─── SUPPLIED DATA

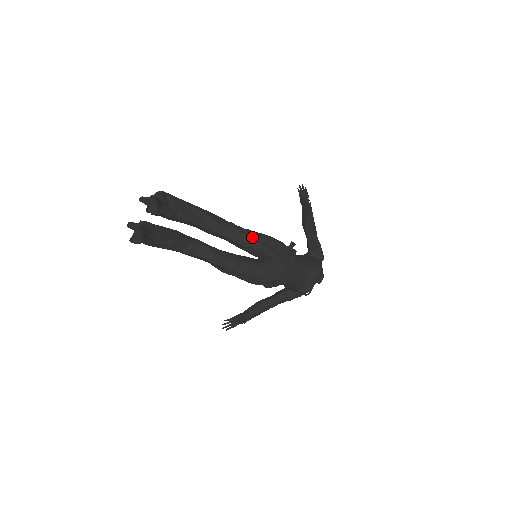
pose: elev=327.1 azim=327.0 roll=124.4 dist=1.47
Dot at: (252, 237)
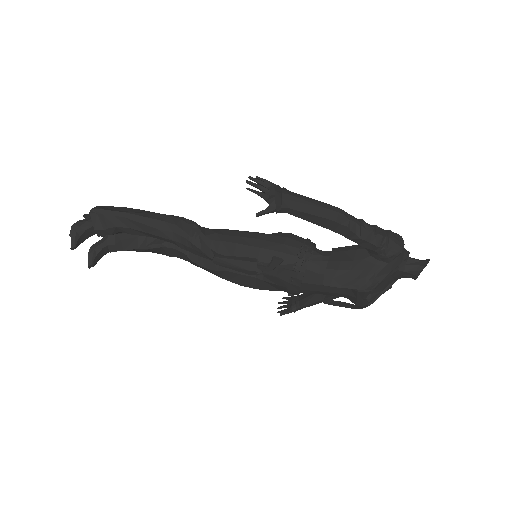
Dot at: (212, 251)
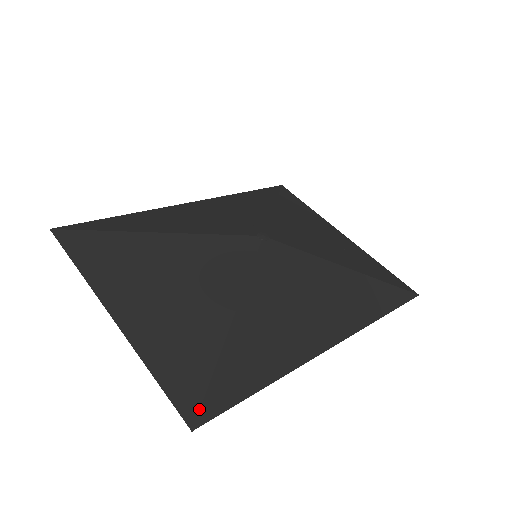
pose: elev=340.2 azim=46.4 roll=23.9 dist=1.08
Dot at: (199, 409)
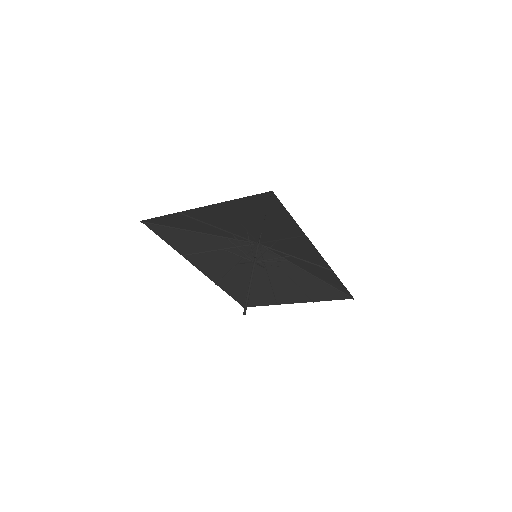
Dot at: (270, 196)
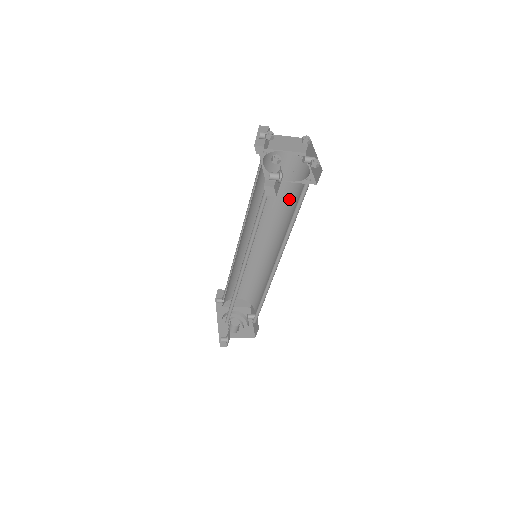
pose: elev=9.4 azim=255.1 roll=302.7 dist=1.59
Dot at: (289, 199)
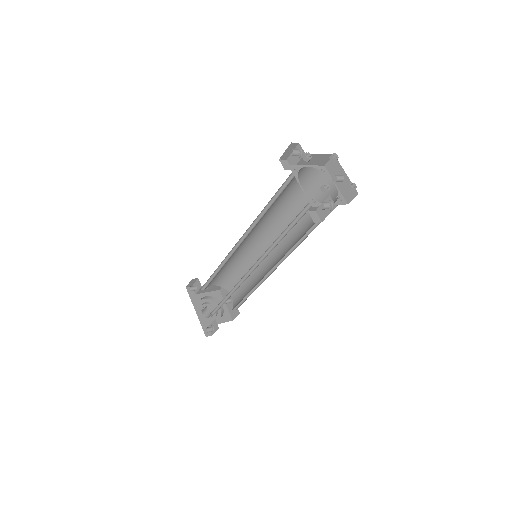
Dot at: (300, 206)
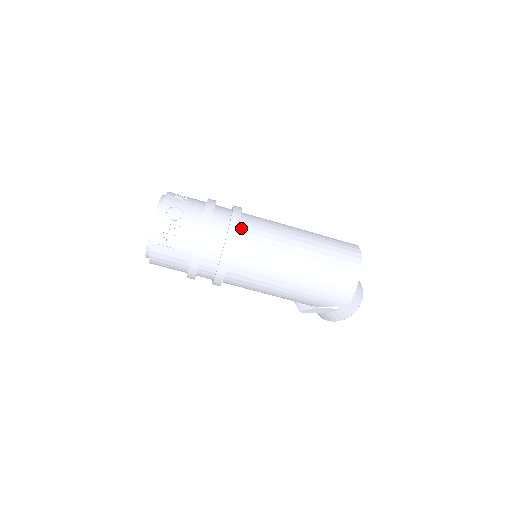
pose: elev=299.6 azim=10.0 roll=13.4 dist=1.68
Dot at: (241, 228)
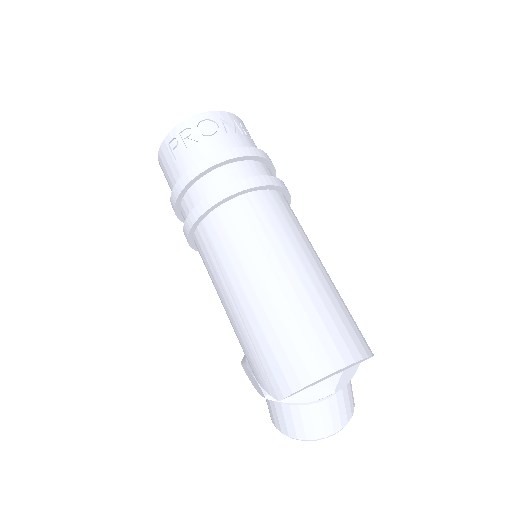
Dot at: (250, 196)
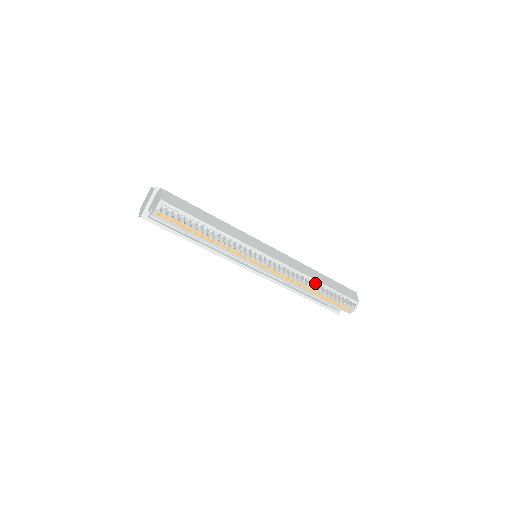
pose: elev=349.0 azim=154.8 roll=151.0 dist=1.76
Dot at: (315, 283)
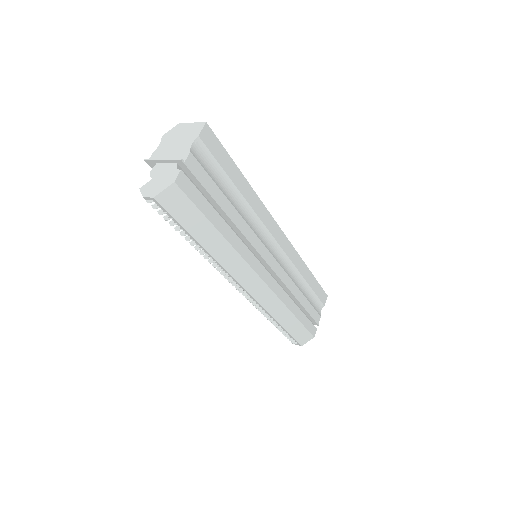
Dot at: (274, 319)
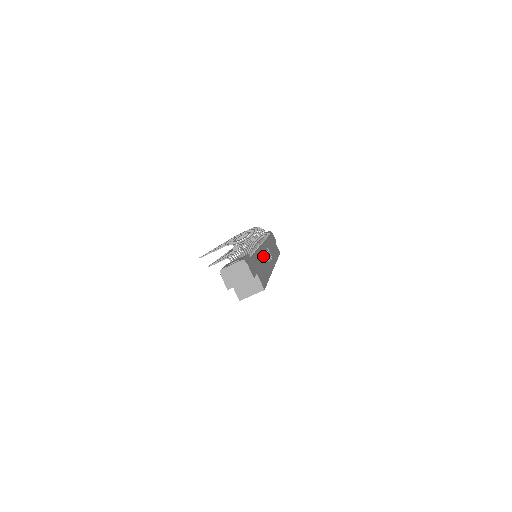
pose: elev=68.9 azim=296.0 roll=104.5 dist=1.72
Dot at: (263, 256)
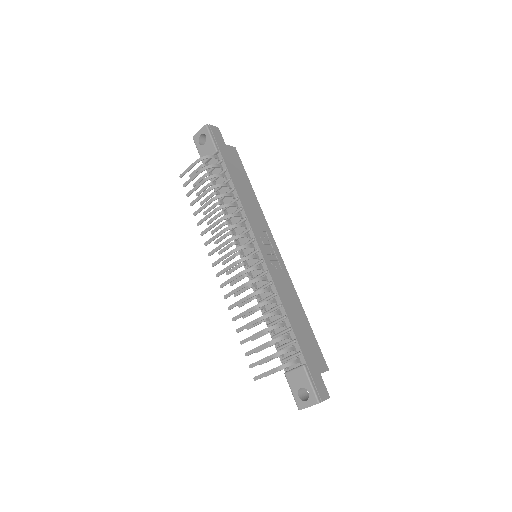
Dot at: (283, 290)
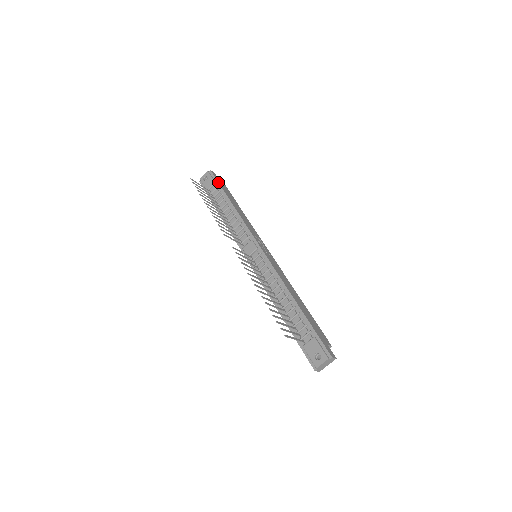
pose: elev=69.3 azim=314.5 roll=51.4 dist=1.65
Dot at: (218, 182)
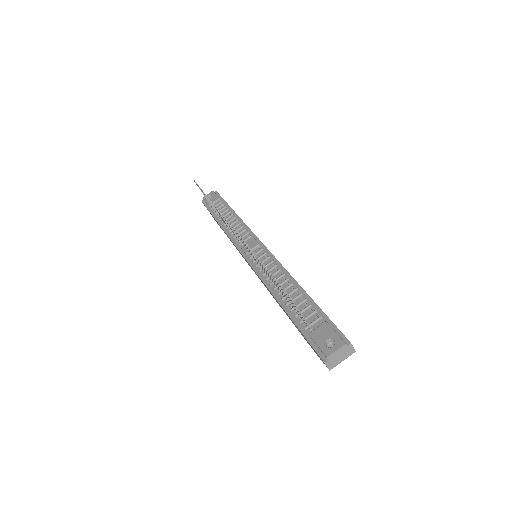
Dot at: occluded
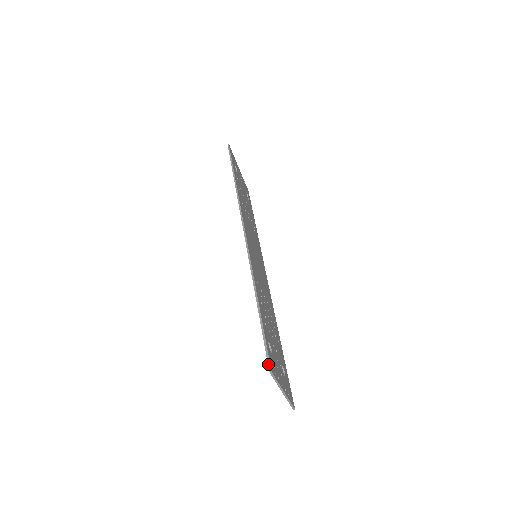
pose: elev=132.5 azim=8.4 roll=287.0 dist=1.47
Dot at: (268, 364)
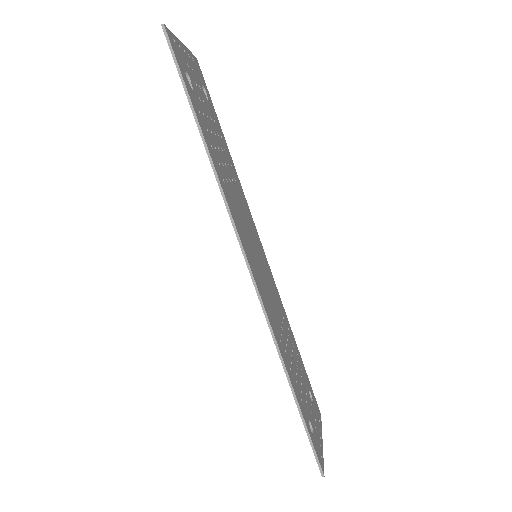
Dot at: (319, 469)
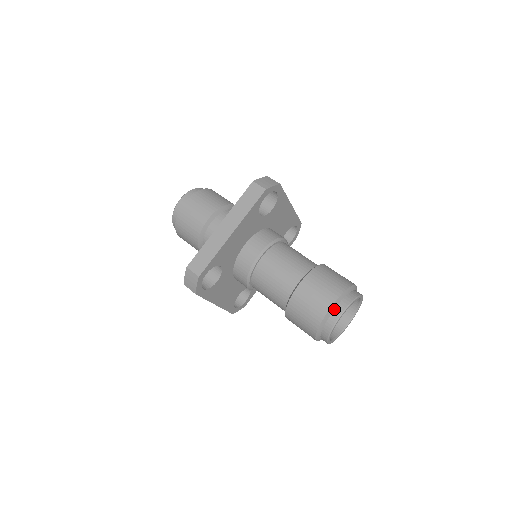
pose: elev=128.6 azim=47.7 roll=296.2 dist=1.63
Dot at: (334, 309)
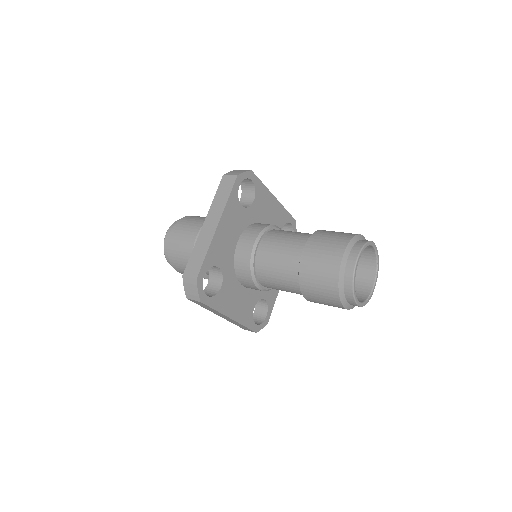
Dot at: (347, 260)
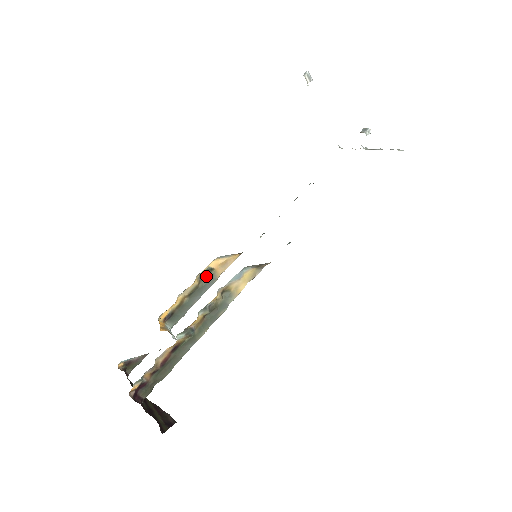
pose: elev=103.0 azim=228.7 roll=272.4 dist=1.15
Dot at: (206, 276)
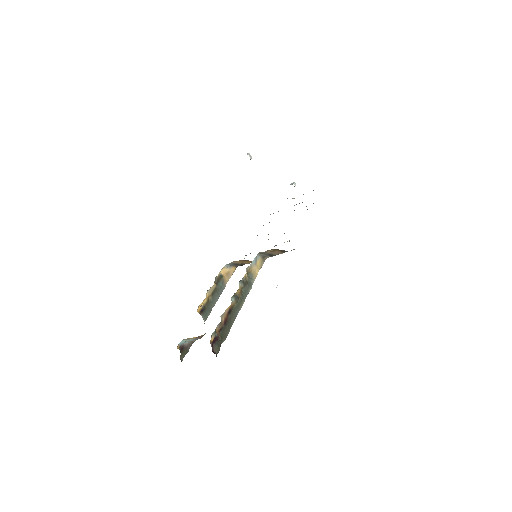
Dot at: (219, 282)
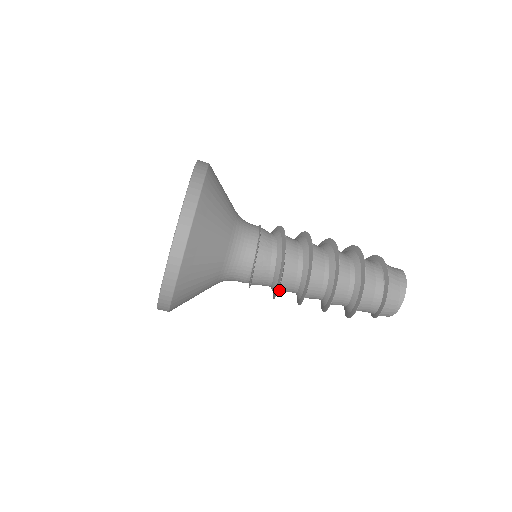
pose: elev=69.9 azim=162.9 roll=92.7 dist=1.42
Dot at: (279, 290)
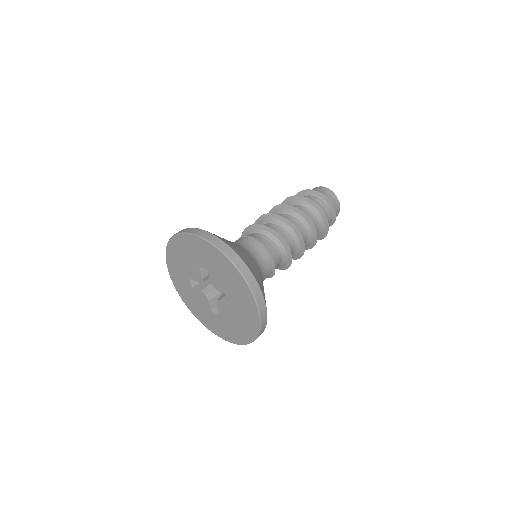
Dot at: occluded
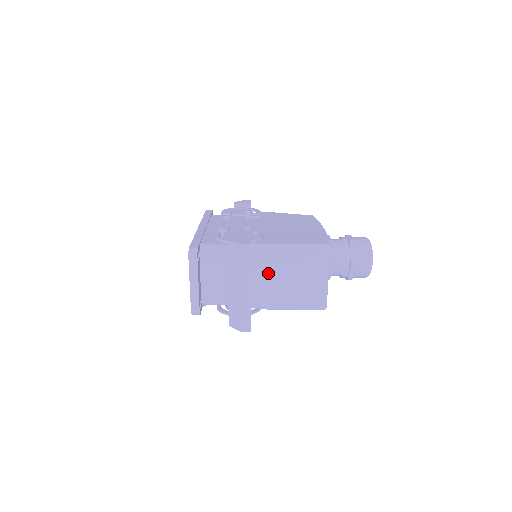
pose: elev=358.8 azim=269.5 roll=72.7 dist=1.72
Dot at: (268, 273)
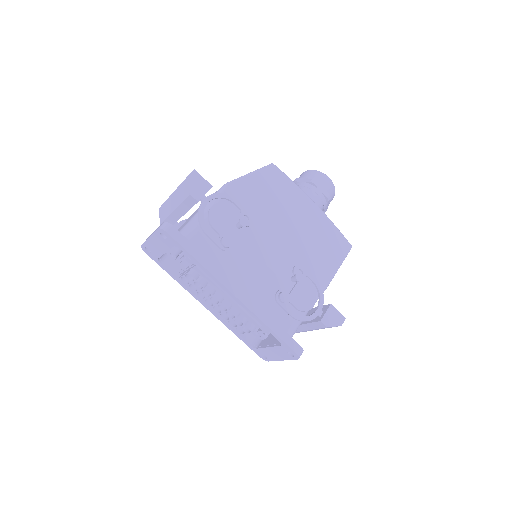
Dot at: occluded
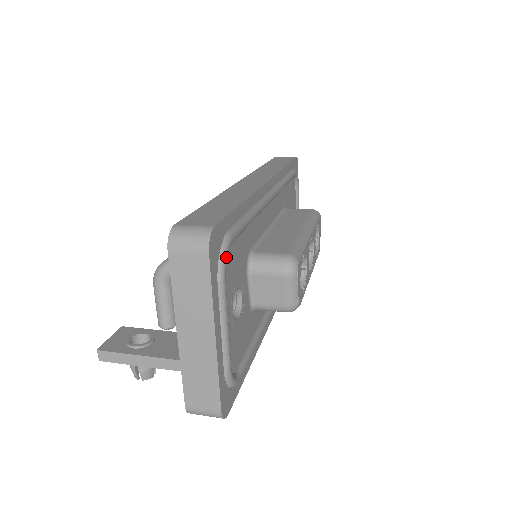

──────

» **WHAT YOU ARE ASKED TO DO**
Copy the part of the items that opens with the line containing "pose: elev=132.5 azim=8.4" and closes with the line containing "Dot at: (347, 260)", keeping both of those lines. Leave the pictures out.

» **ANSWER BELOW**
pose: elev=132.5 azim=8.4 roll=287.0 dist=1.47
Dot at: (268, 364)
Dot at: (319, 469)
pose: elev=128.6 azim=47.7 roll=296.2 dist=1.63
Dot at: (334, 309)
Dot at: (347, 260)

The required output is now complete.